If you have multiple services that talk to each other, and one of them needs to change (as they all will eventually), you have two choices:

One: test the new, changed service with new versions of the services that depend on it and incorporate the changes they need to talk to the new service, or:

Two: make the services that depend on the changing service able to work with both versions independently and equally.

Technique two is possible, but it’s a ton more work, and much more likely to result in bugs. It’s much safer and faster to check the version number when the connection starts and fail if it’s not the version you expect, and then roll out changes in lockstep.
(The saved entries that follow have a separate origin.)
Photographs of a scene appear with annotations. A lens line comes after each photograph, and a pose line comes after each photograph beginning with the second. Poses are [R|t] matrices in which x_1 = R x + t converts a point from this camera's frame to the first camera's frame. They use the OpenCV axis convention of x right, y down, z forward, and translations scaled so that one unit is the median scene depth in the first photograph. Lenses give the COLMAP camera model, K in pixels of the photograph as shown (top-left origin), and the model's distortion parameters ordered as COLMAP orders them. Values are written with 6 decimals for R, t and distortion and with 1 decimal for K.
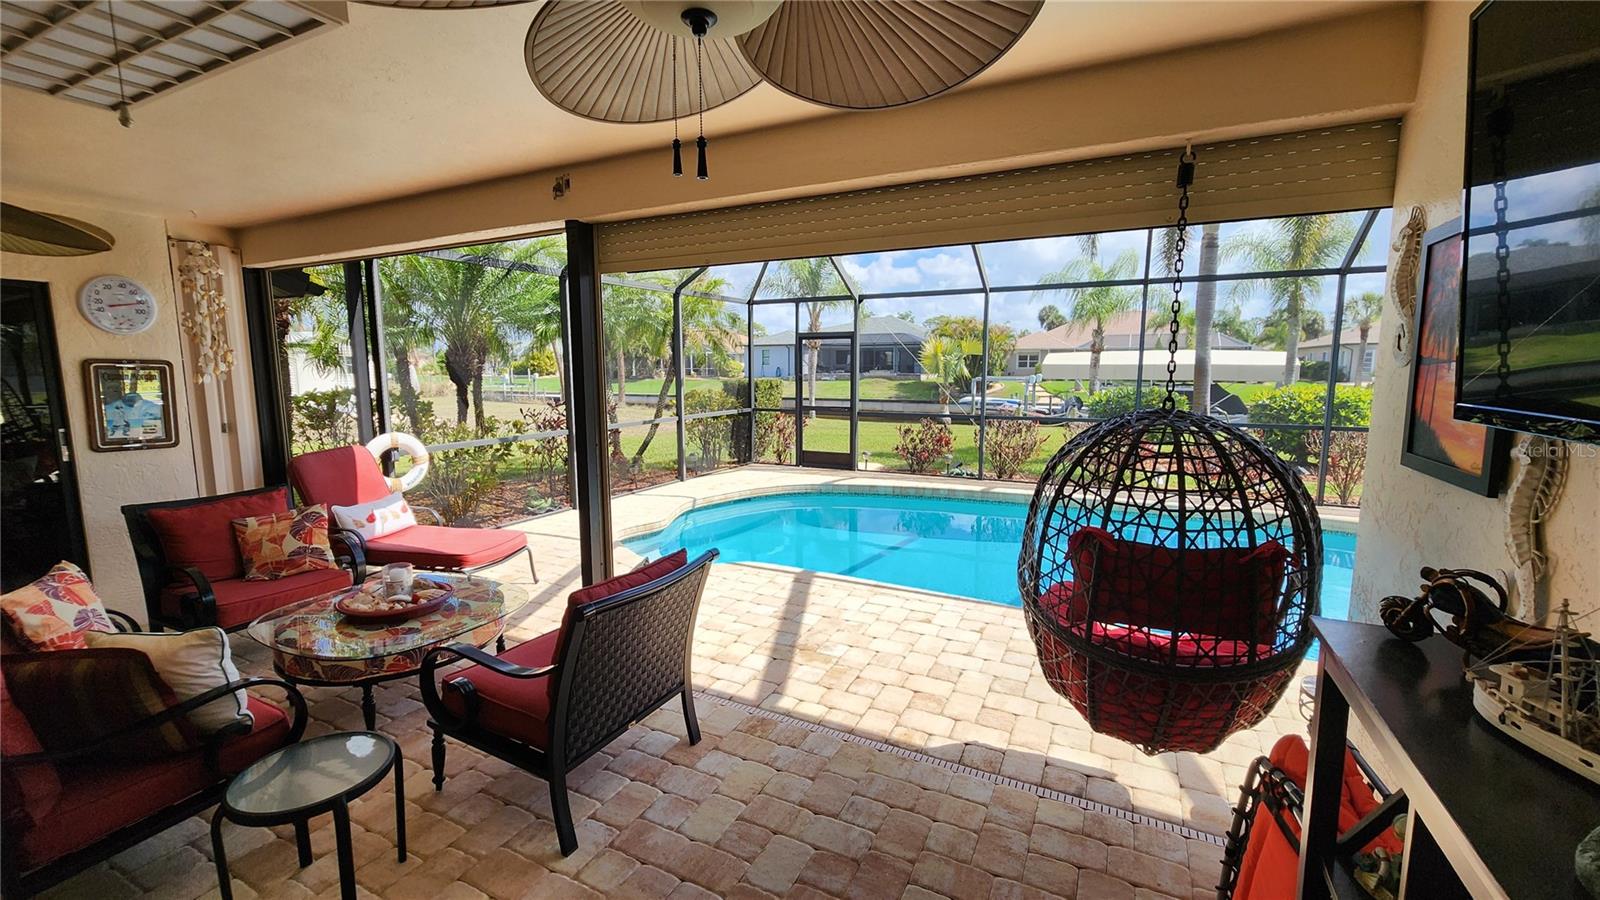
lens RADIAL K [[653.5, 0, 794.8], [0, 653.5, 445.7], [0, 0, 1]] dist [0.002981, -0.000027]
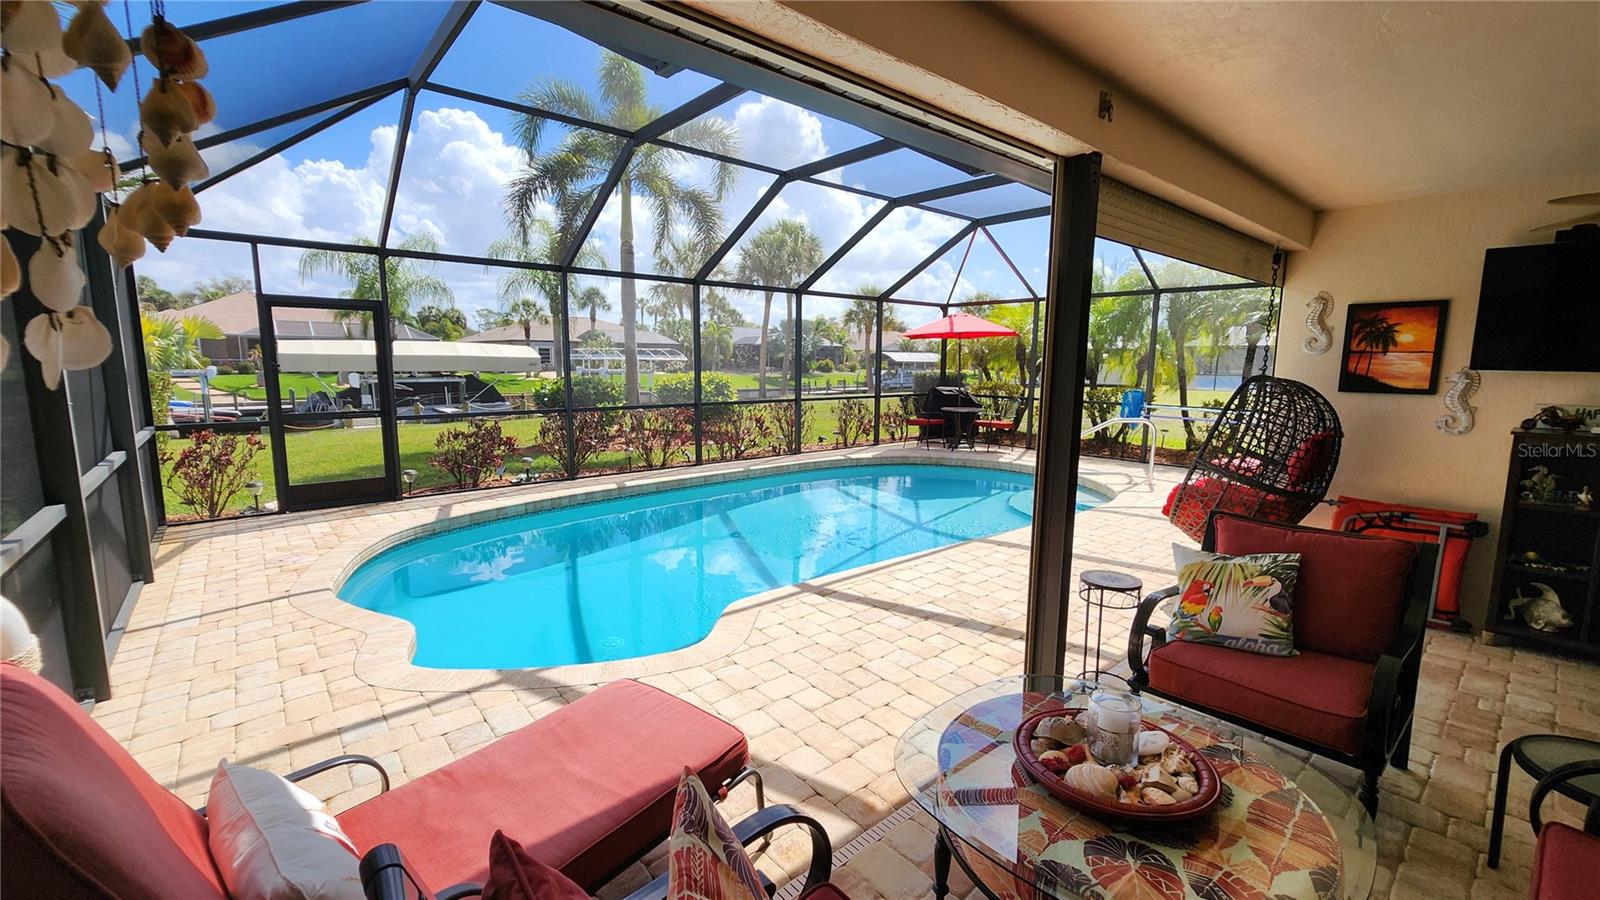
lens RADIAL K [[653.5, 0, 799.2], [0, 653.5, 452.1], [0, 0, 1]] dist [0.002981, -0.000027]
pose [[0.373596, -0.126799, 0.918884, -0.972599], [0.101196, 0.990272, 0.095506, -0.087151], [-0.922055, 0.057307, 0.382793, 0.833889]]
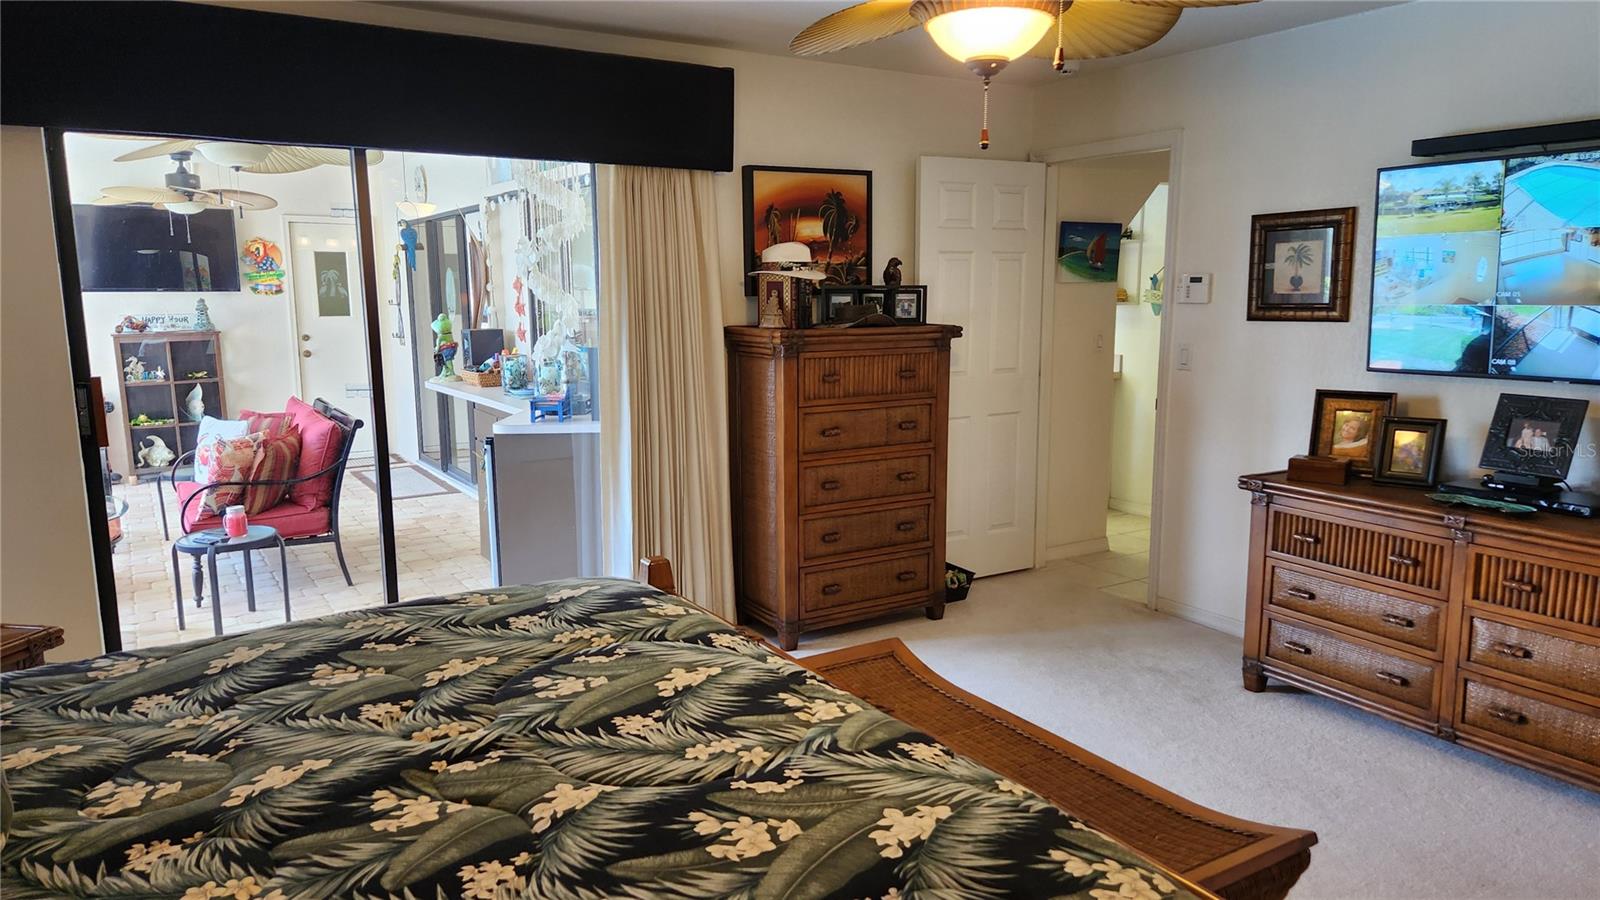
lens RADIAL K [[1074.1, 0, 811.2], [0, 1074.1, 453.4], [0, 0, 1]] dist [0.068300, -0.053351]
pose [[-0.864206, -0.073064, 0.497805, -2.083461], [0.067364, 0.963690, 0.258388, -0.172451], [-0.498608, 0.256835, -0.827904, 1.446419]]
Five: Build, Release, Run and Six: Processes, and Eleven: Logs

Not much here beyond what I said in my video - there are times that, if you want to fix a bug that’s only happening in production, you need to debug (somehow) in production. To believe otherwise is either to choose to live in ignorance or denial.

Seven: Port Binding

This one, like the environment, is also a security issue. By forcing all apps to live on some network port, you just make it easy for attackers (or their automated scripts) to just scan the ports, find one that’s open, and poke at it looking for common vulnerabilities. There’s no real benefit to doing it this way (aside from it being what you’re used to), so why would you?

Eight: Concurrency

First off, the quote: “rely on the operating system’s process manager” in the last paragraph of factor 8 just irritates me to no end, because it directly contradicts “A twelve-factor app never relies on implicit existence of system-wide packages“ from factor two.

But, more importantly, this item makes a lot of assumptions about equal workloads. Reality is often not so equal.

What often happens in this kind of case, is that lots of front end and worker servers get spun up in response to load, which can easily outstrip the capabilities of the backend storage (usually some kind of database). This is exactly what the cloud providers want, and what they’ll tell you to do is to just buy a more expensive, higher performance version of their database product so it won’t be the bottleneck anymore. Most of their customers will do this, and end up spending a whole lot of money for capacity that’s only used a tiny fraction of the time.

There are too many variables here for me to tell you exactly how to handle this without upgrading your storage. What I will say is that, if you are spinning up more servers than your storage can handle, before upgrading, ask yourself if breaking the assumption that all workloads are equal might make more sense (for example, what if you separated your paid and free customers into different clusters, so that one can’t affect the other, maintaining your commitment to your paying customers and letting the free customers just get very slow on rare occasions? What if you make temporary database servers that offload some non-critical transactions when under heavy load and reconcile them later?)

(Skipping nine, because I don’t really have a problem with it)

Ten: Dev/prod parity

This one is great in theory, but useless in practice. It ignores the biggest question: HOW?

It’s all well and good to say “make staging as similar to prod as possible” but it doesn’t even touch on the difficulties involved. Primarily: How do you populate your staging/test/UAT environment with data that resembles production enough to be a good test, and without risking the privacy of your customers’ Personally Identifiable Information by making lots of copies of it? How do you test notifications/emails with customer-like data while making sure the real customers don’t get any stage notifications?

It just says “make the ‘tools’ gap as small as possible” as if that was in the least bit sufficient.

Twelve: Admin Processes

This one.. Let’s just say there’s often a much more useful way to do this.

What I’ve done on several projects is to embed a TCL interpreter into the running processes that allowed us to run our one-off tasks, as well as (and more importantly) query the processes in real time for debugging purposes. TCL was a good choice because it was so easy to embed in a process written in a different language [NOTE: this was decades ago - there are better options now].

If I were to do that today, I’d probably use Lua instead - it’s what the cool kids seem to be using for this these days.